> **Assignment**: Where a record contains an image, leave the image out and print the rest exactly.

'''

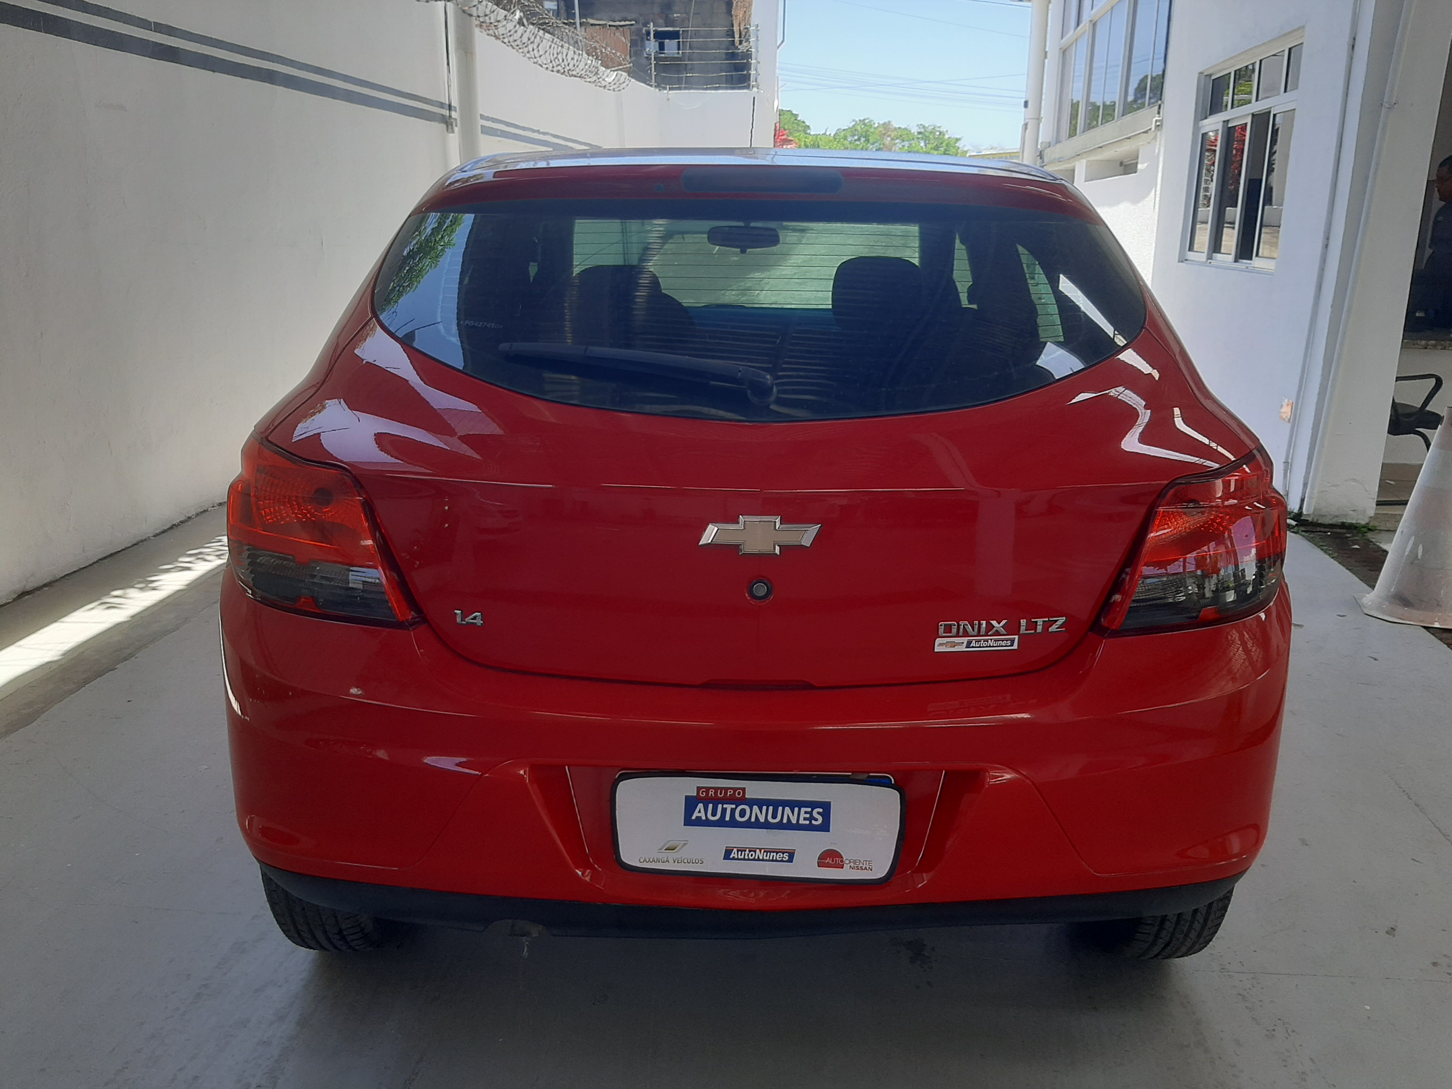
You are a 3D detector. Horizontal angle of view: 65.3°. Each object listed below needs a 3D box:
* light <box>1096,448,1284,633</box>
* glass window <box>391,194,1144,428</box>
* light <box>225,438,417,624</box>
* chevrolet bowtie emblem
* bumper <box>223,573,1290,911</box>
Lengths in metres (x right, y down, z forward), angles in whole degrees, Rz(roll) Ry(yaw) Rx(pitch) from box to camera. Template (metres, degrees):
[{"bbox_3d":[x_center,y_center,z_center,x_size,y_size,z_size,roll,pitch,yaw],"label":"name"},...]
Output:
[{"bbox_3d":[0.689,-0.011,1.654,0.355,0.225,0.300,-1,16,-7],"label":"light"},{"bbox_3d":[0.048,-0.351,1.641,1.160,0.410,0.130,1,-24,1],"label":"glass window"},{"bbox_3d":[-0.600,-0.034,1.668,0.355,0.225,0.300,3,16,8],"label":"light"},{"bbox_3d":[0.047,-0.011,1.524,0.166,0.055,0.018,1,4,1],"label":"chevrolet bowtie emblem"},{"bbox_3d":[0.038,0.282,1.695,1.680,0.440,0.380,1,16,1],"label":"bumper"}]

'''

> **Written answer**:
You are a 3D detector. Horizontal angle of view: 65.3°. Each object listed below needs a 3D box:
* light <box>1096,448,1284,633</box>
* glass window <box>391,194,1144,428</box>
* light <box>225,438,417,624</box>
* chevrolet bowtie emblem
* bumper <box>223,573,1290,911</box>
Lengths in metres (x right, y down, z forward), angles in whole degrees, Rz(roll) Ry(yaw) Rx(pitch) from box to camera. Template (metres, degrees):
[{"bbox_3d":[x_center,y_center,z_center,x_size,y_size,z_size,roll,pitch,yaw],"label":"name"},...]
Output:
[{"bbox_3d":[0.689,-0.011,1.654,0.355,0.225,0.300,-1,16,-7],"label":"light"},{"bbox_3d":[0.048,-0.351,1.641,1.160,0.410,0.130,1,-24,1],"label":"glass window"},{"bbox_3d":[-0.600,-0.034,1.668,0.355,0.225,0.300,3,16,8],"label":"light"},{"bbox_3d":[0.047,-0.011,1.524,0.166,0.055,0.018,1,4,1],"label":"chevrolet bowtie emblem"},{"bbox_3d":[0.038,0.282,1.695,1.680,0.440,0.380,1,16,1],"label":"bumper"}]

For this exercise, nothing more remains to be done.